One of the scariest outcomes for patients is to be told that they have cancer. Dr. Helen Webberley talks through cancer screening and diagnosis.
One of the scariest outcomes for my patients is to be told that they have cancer. The big C just seems to be the worst thing. I see a lot of chronic illness and the difficulties that my patients bravely struggle through, yet still it is ‘cancer’ that seems to frighten us the most.
Maybe it is the uncertainty; we all have plans for our future, both for ourselves and our families, and we have all seen the devastation that a sudden illness can have on our dreams for our remaining time ahead. What lies just around the corner? Who knows? Who can tell?
It still surprises me when my patients eventually summon up the courage to tell me their symptoms - "You’ve had that lump for five months and you haven’t told me?" "You’ve been passing blood for six months and you haven’t told me?" "You’ve been coughing for four months and haven’t had it checked out?"
And then of course there is the young chap with a cough for two weeks who is so relieved when I reassure him that cancer is extremely unlikely.
So some want to know straight away and some are too scared to face the possibility. As doctors we know that the earlier we find cancer, the better chance there is of good treatment and a potential cure.

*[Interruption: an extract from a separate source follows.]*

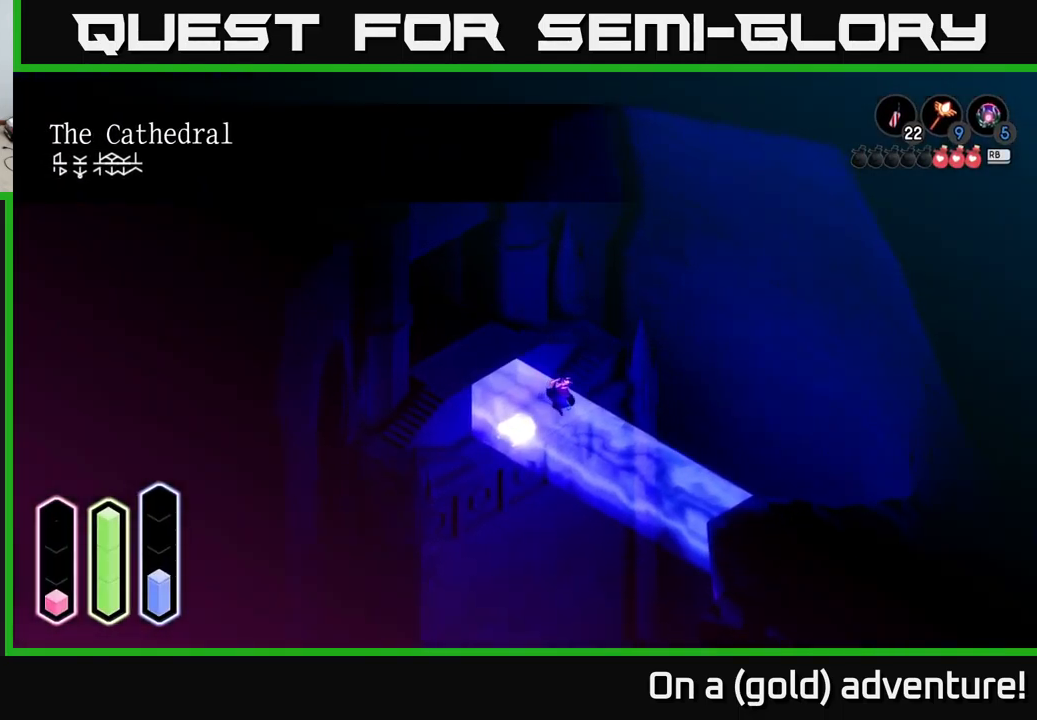
{"buttons": [], "left_stick": "down-right", "right_stick": "center", "events": []}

Often the best outcome by far is for us to find cancers even before they have caused the lump or the blood or the cough. With mammograms, we are looking for tiny calcified spots on an x-ray that wouldn’t be palpable as a lump. With smear tests we are looking for very early cell changes that indicate cancer might develop in the future. With the FOB blood in the stool test, we are looking for tiny amounts of blood in the stool which may not be evident in the toilet pan.
There are many tests for early cancer currently available, and more are being developed all the time. Due to health economics, not all of these tests are routinely available on the NHS as screening tests for all of us. This may be because the tests haven’t been fully evaluated, or that they are not completely accurate and may cause more worry than reassurance. Sometimes it is because the NHS can’t afford to follow up on all early positive results. The NHS budget is not unlimited, even though we sometimes wish it was.
Medichecks offer a wide range of cancer tests. Some are blood tests which might indicate the presence of early cancer. Some are stool tests which look for bowel cancer. Some are genetic tests which can look for genes which make us more likely to develop cancer in the future.
No test is absolutely guaranteed to say whether you definitely have cancer or will get cancer, and no test can promise that you don’t have cancer and never will. But they can give us reassurance and they can help pick up cancers that we might not know were there and before they grow too big to manage.
For example, there is a blood test that we use for prostate cancer (PSA). A normal result does not mean that there is definitely no prostate cancer there, but it is very reassuring. A high level does not say for certain that there is cancer there, but it does tell us to get that prostate gland checked out with scans and maybe a biopsy.
Similarly, with the genetic screening tests - carrying the breast cancer gene does not definitely mean you will get breast cancer, but it does greatly increase the chances, and it might be worth discussing the options available to you. Similarly, not having the gene does not mean you won’t ever get breast cancer.
Some people like an annual cancer check up to set their mind at rest or reassure themselves that any cancers may be detected early. Other people may have had cancer in the past and want a more regular check on the blood test for their cancer than the NHS budget allows.
Cancer is all too common, but early detection and diagnosis can improve treatment and outcome.